特にきこえる人が多い会議では、聴覚障害者が発言したい内容や思いを先に聞き取り、適確に発信できるようにすることが大切である。また、司会者には、手話通訳が入り、確実にきこえない人に情報を伝えるために、発言に手を挙げていただくことや、複数で同時に発言することがないよう、進行の配慮について、可能な範囲を確認する。
打ち合わせ
会議、講演会、イベント等では、当日配布の資料を入手し、進行の打ち合わせをする。必ず当日資料を確認することが必要である。主催者に、司会者、講師等とのあいさつも含め、打ち合わせの時間をとってもらう。事前に確認事項をまとめておく等短時間で簡潔に行う。

• 分析用データ
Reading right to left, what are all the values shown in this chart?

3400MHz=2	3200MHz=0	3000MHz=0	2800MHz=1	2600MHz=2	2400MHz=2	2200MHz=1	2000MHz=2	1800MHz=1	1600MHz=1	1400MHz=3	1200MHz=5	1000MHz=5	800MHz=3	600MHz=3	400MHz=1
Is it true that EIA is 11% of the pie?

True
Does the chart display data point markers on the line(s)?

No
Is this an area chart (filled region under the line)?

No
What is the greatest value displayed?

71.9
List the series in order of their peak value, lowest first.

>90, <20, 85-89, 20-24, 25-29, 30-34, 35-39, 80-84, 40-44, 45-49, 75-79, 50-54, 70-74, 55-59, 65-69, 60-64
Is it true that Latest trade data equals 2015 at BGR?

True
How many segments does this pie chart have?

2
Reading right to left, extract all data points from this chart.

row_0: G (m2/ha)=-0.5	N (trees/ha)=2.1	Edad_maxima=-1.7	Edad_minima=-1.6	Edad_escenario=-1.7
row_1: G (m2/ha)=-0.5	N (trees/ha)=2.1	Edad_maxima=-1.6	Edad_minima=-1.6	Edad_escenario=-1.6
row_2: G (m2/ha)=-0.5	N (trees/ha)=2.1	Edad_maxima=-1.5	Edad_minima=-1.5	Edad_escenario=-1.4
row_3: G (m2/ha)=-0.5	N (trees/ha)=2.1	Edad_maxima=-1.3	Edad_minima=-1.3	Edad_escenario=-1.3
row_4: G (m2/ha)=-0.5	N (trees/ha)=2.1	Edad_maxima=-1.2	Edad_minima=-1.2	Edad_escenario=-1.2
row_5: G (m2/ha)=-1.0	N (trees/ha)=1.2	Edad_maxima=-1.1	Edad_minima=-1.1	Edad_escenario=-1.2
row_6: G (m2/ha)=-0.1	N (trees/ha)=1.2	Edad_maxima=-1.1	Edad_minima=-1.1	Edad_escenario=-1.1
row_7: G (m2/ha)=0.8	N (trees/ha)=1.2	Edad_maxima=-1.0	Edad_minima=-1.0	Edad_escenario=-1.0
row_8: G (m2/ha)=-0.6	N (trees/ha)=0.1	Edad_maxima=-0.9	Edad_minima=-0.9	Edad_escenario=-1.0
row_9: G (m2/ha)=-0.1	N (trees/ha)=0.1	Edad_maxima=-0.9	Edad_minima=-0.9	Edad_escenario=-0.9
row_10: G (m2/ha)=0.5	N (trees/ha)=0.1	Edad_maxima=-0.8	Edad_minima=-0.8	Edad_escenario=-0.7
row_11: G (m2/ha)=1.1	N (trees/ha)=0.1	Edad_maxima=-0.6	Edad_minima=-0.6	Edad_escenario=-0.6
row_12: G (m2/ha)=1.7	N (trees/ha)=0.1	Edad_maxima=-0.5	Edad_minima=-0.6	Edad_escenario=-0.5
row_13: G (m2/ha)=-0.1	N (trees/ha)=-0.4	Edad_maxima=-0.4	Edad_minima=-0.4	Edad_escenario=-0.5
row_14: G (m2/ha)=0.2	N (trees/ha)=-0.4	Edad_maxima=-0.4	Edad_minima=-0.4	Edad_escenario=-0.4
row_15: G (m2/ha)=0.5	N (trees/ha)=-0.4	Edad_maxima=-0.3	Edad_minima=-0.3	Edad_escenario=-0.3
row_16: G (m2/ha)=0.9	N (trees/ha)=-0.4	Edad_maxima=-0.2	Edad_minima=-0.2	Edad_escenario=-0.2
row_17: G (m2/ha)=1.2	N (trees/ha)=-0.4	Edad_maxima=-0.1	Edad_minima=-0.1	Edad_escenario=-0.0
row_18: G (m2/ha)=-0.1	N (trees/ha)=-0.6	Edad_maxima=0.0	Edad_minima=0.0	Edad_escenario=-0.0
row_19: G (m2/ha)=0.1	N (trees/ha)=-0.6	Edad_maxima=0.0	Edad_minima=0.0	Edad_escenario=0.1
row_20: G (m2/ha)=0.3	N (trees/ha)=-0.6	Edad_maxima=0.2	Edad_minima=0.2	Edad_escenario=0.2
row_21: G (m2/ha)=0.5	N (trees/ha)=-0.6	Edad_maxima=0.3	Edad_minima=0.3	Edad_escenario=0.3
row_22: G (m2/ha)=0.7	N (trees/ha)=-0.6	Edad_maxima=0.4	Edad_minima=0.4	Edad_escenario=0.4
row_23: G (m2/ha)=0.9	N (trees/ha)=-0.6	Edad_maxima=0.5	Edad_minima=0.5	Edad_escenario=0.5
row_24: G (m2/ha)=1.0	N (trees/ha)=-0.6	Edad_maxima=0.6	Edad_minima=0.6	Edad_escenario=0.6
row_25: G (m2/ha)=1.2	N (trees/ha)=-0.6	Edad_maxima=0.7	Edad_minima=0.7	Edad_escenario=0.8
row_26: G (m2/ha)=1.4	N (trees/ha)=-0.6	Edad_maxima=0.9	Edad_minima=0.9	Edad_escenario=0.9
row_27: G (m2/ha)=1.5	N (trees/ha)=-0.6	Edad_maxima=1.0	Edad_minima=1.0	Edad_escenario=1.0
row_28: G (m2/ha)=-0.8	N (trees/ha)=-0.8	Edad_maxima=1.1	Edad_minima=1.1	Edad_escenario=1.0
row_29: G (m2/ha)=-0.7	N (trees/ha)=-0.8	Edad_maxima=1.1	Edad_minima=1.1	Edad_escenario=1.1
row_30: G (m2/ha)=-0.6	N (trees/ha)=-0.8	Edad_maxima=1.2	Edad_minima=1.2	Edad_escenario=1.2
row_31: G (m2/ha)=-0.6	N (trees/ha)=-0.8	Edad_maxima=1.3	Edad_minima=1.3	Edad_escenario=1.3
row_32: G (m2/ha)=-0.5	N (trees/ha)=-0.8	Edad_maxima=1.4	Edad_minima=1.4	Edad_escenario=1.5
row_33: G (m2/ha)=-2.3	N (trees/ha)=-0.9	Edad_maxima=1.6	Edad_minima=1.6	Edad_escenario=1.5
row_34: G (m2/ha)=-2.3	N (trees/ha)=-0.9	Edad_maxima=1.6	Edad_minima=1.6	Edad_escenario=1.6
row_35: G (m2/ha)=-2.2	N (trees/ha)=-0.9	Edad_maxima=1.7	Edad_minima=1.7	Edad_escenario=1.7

• 問題と課題
A. 抜粋テキストのうち、「特にきこえる人が多い会議では」で始まり「ておく等短時間で簡潔に行う。」で終わる部分をそのまま出力すること。
B. 抜粋テキストの内容を二文で要約すること。

• 問題の解答
A.
特にきこえる人が多い会議では、聴覚障害者が発言したい内容や思いを先に聞き取り、適確に発信できるようにすることが大切である。また、司会者には、手話通訳が入り、確実にきこえない人に情報を伝えるために、発言に手を挙げていただくことや、複数で同時に発言することがないよう、進行の配慮について、可能な範囲を確認する。
打ち合わせ
会議、講演会、イベント等では、当日配布の資料を入手し、進行の打ち合わせをする。必ず当日資料を確認することが必要である。主催者に、司会者、講師等とのあいさつも含め、打ち合わせの時間をとってもらう。事前に確認事項をまとめておく等短時間で簡潔に行う。

B. きこえる人が多い会議では、聴覚障害者が発言したい内容や思いを先に聞き取って的確に発信できるようにし、司会者とは挙手での発言や同時発言を避けるといった進行の配慮について、可能な範囲を確認する。会議や講演会、イベント等では当日配布の資料を入手して必ず確認し、主催者に時間をとってもらったうえで、確認事項を事前にまとめて短時間で簡潔に進行の打ち合わせをする。